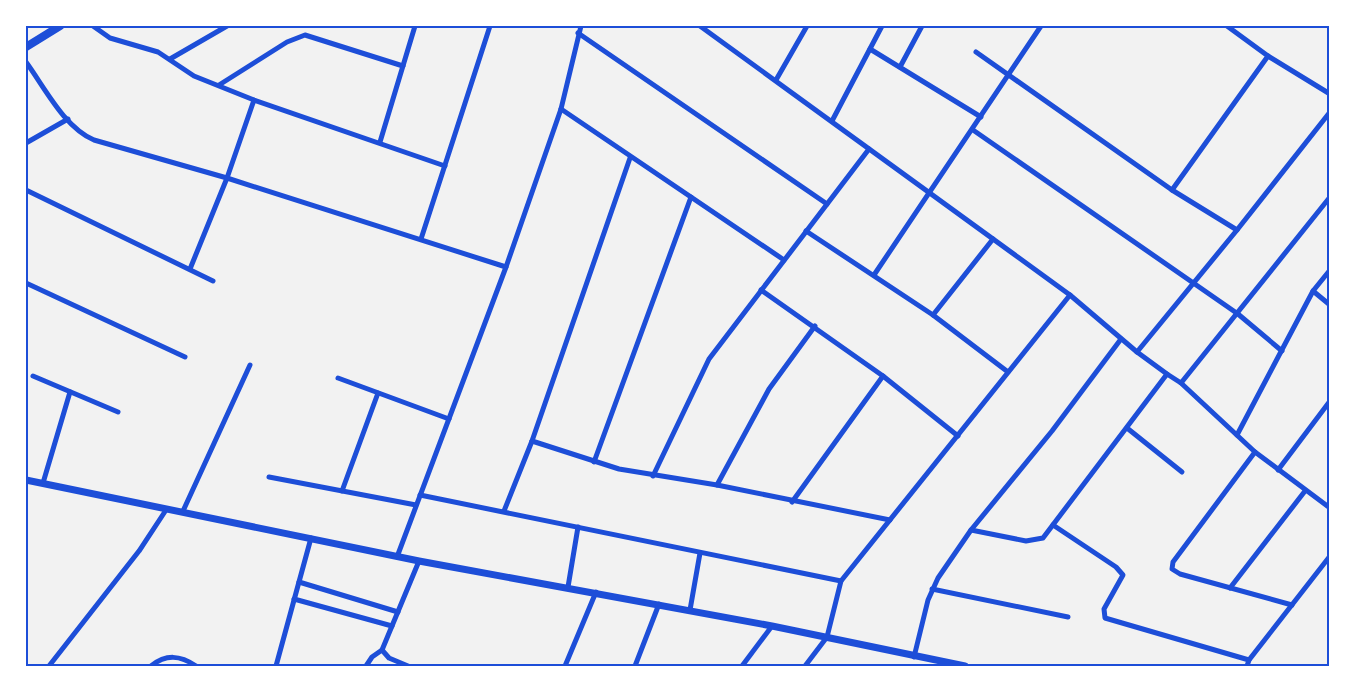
<svg xmlns="http://www.w3.org/2000/svg" width="1355" height="692" viewBox="0 0 1355 692" font-family="'Roboto Condensed',sans-serif">
<rect width="100%" height="100%" fill="#f2f2f2"/>
<g fill="none" stroke-linecap="round" stroke-linejoin="round">
<!-- minor -->
<g stroke="#1d4ed8" stroke-width="5">
<path d="M93,26l17,12 48,14 36,24 60,24 191,66"/>
<path d="M700,26l370,269"/>
<path d="M578,33l249,171"/>
<path d="M870,49l111,68"/>
<path d="M976,52l196,138"/>
<path d="M1268,56l62,38"/>
<path d="M170,59l57,-33"/>
<path d="M26,62c19,26 38,65 68,78l133,38 279,89"/>
<path d="M900,67l22,-41"/>
<path d="M776,80l31,-54"/>
<path d="M219,85l68,-43 18,-7 98,31"/>
<path d="M561,109l223,151"/>
<path d="M832,121l50,-95"/>
<path d="M973,130l265,184 44,37"/>
<path d="M380,142l35,-116"/>
<path d="M26,143l42,-24"/>
<path d="M26,190l187,91"/>
<path d="M1237,230l93,-118"/>
<path d="M806,231l127,84 75,57"/>
<path d="M421,239l69,-213"/>
<path d="M190,269l37,-91 27,-78"/>
<path d="M874,275l167,-249"/>
<path d="M26,283l159,74"/>
<path d="M761,290l122,86 75,60"/>
<path d="M1313,291l17,14"/>
<path d="M933,315l60,-76"/>
<path d="M1137,352l30,22"/>
<path d="M33,376l85,36"/>
<path d="M338,378l111,41"/>
<path d="M1181,383l74,69 75,56"/>
<path d="M1127,428l55,44"/>
<path d="M1237,435l76,-144 17,-21"/>
<path d="M532,441l87,28 98,16 173,35"/>
<path d="M1255,452l-82,110 -1,7 8,5 112,31"/>
<path d="M594,462l97,-265"/>
<path d="M1278,470l52,-69"/>
<path d="M653,476l56,-117 160,-210"/>
<path d="M269,477l147,28"/>
<path d="M43,483l27,-91"/>
<path d="M717,485l52,-96 46,-63"/>
<path d="M342,491l36,-98"/>
<path d="M420,495l421,86"/>
<path d="M792,502l91,-126"/>
<path d="M183,511l67,-146"/>
<path d="M504,511l28,-70 98,-283"/>
<path d="M1053,525l63,42 7,8 -19,34 1,9 144,42"/>
<path d="M971,530l55,11 17,-3 124,-164 14,9 149,-186"/>
<path d="M397,557l109,-290 55,-158 20,-83"/>
<path d="M299,582l99,30"/>
<path d="M568,587l10,-60"/>
<path d="M1230,588l75,-97"/>
<path d="M932,589l136,28"/>
<path d="M294,599l98,27"/>
<path d="M690,610l10,-57"/>
<path d="M914,657l14,-57 10,-22 33,-48 81,-99 69,-92"/>
<path d="M49,666l90,-115 27,-41"/>
<path d="M151,666c15,-12 29,-11 45,0"/>
<path d="M276,666l35,-128"/>
<path d="M366,666l6,-9 10,-7"/>
<path d="M408,666l-19,-8 -7,-8 37,-89"/>
<path d="M565,666l31,-74"/>
<path d="M635,666l24,-62"/>
<path d="M742,666l30,-40"/>
<path d="M805,666l22,-29 14,-56 229,-286 67,57 100,-122 -65,-40 96,-134 -41,-30"/>
<path d="M1247,666l2,-6 81,-104"/>
</g>
<!-- tertiary -->
<path stroke="#1d4ed8" stroke-width="7" d="M26,480l393,81 353,65 193,40"/>
<!-- secondary -->
<path stroke="#1d4ed8" stroke-width="8" d="M26,47l34,-21"/>
</g>
<!-- border -->
<rect width="1355" height="692" fill="none" stroke="#ffffff" stroke-width="54"/>
<rect x="27" y="27" width="1301" height="638" fill="none" stroke="#1d4ed8" stroke-width="2"/>
</svg>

» **TASK GOAL**
Only the lines from the one with "<!-- tertiary -->" through the end of the records above are to be copied, exactly as written.

» **ANSWER TO THIS EXERCISE**
<!-- tertiary -->
<path stroke="#1d4ed8" stroke-width="7" d="M26,480l393,81 353,65 193,40"/>
<!-- secondary -->
<path stroke="#1d4ed8" stroke-width="8" d="M26,47l34,-21"/>
</g>
<!-- border -->
<rect width="1355" height="692" fill="none" stroke="#ffffff" stroke-width="54"/>
<rect x="27" y="27" width="1301" height="638" fill="none" stroke="#1d4ed8" stroke-width="2"/>
</svg>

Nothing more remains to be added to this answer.